Der Film karikiert letztlich das gesamte Musikgeschäft vom Medienhype bis hin zur Marketingstrategie und erzählt damit mehr über die Branche, als so manche echte Doku. Wie etwa Produzent Alex Christensen, der der (realen) Welt instinktniedere Popkost wie "Du hast den schönsten Arsch der Welt" serviert, hübsch selbstironisch sein eigenes Klischee verkörpert, ist extrem lustig. Im Studio poliert er den Fraktus-Song "Affe sucht Liebe" zur Eurotrash-Nummer mit sexy Sängerin auf und sagt prototypische Sätze wie "Wir müssen näher an den Hit kommen".

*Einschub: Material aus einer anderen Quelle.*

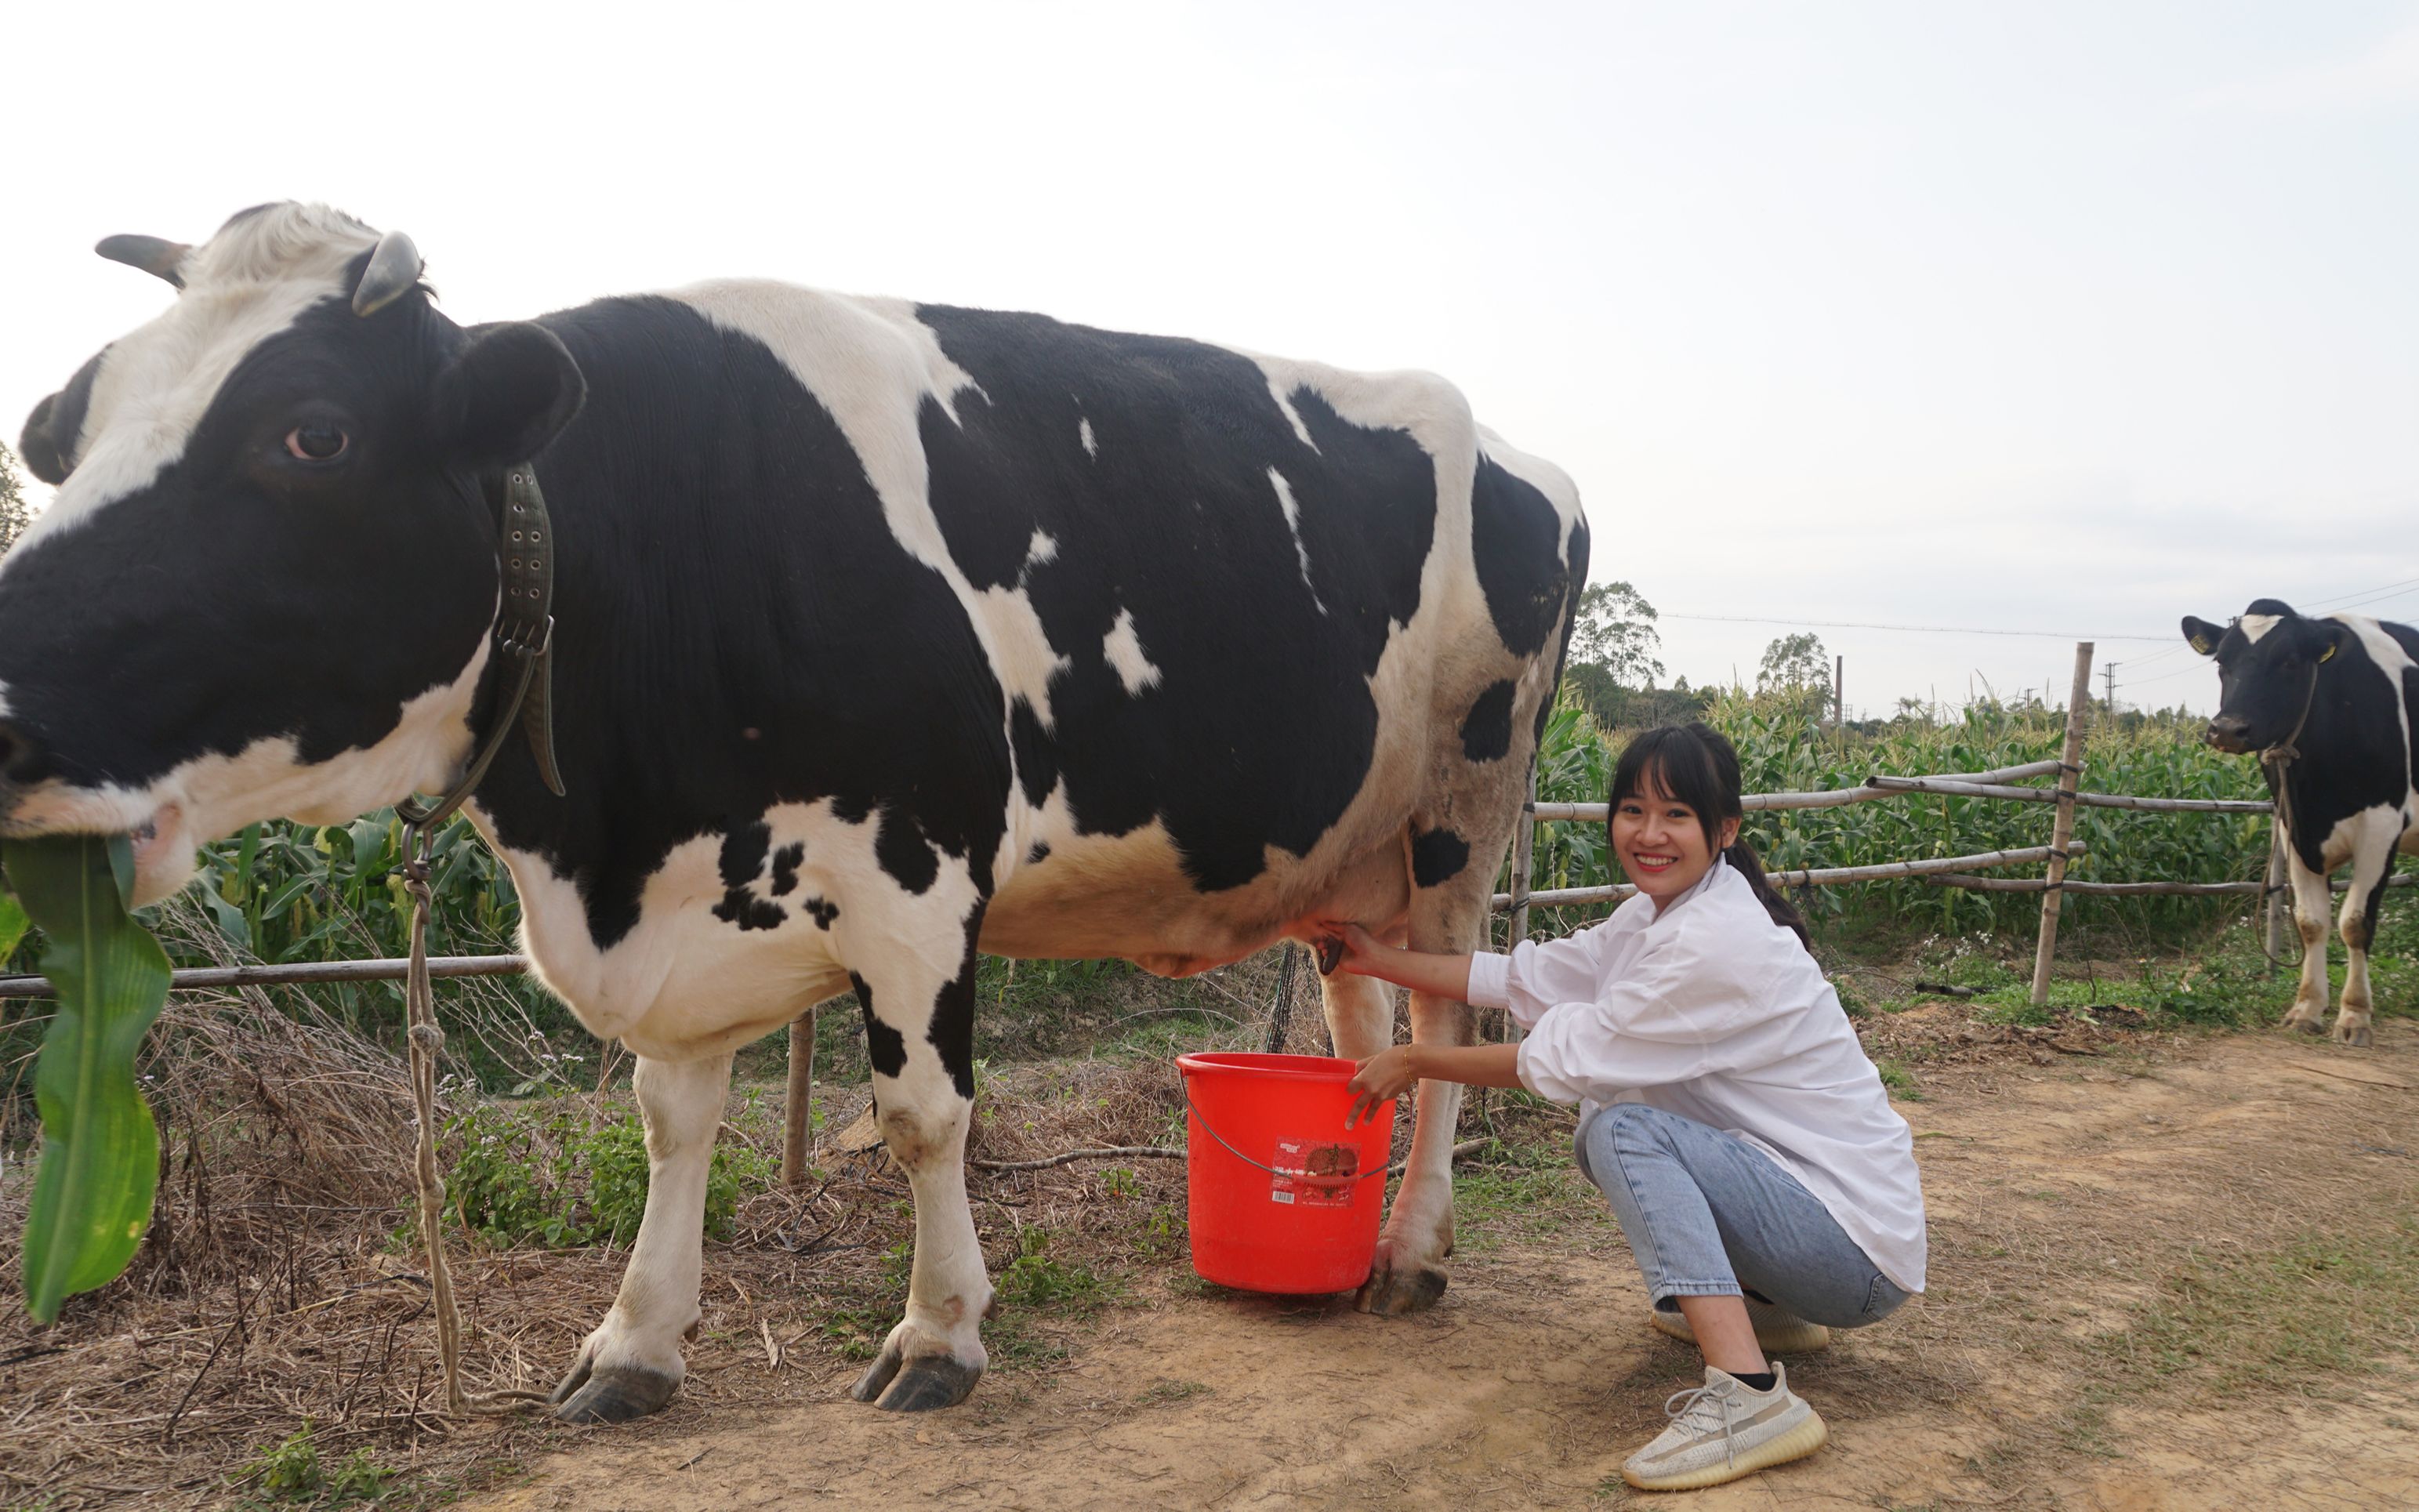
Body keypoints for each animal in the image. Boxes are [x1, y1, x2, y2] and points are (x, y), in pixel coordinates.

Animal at [0, 206, 1587, 1422]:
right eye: (66, 432)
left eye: (313, 433)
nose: (8, 710)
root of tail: (1527, 456)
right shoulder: (675, 908)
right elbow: (669, 1120)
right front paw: (633, 1342)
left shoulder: (918, 876)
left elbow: (922, 1115)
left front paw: (938, 1332)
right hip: (1345, 858)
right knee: (1363, 1025)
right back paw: (1356, 1231)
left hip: (1463, 816)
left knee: (1446, 1023)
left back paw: (1413, 1253)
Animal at [2186, 595, 2409, 1045]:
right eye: (2221, 661)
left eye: (2289, 661)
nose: (2227, 729)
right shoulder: (2294, 826)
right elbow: (2310, 922)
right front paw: (2307, 1008)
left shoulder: (2382, 826)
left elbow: (2356, 923)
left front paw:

In der zweiten Hälfte fällt die Dramaturgie des Films etwas ab. Der Schnitt hätte sicherlich zwei, drei längliche Sequenzen noch straffen können. Und der Betrachter beginnt sich zu fragen, ob die üppig portionierten Studio-Braun-Gags und der mitunter sehr kalauerige Humor von Lars Jessen (Stichworte: Amoklauf mit Dönerspieß beim Schlagermove) den Rest der Handlung tragen. Doch die Grundaussage der Geschichte, die die Gruppe weg vom Erfolgszwang zurück zu ihren alternativen Wurzeln führt, stimmt doch wieder äußerst versöhnlich.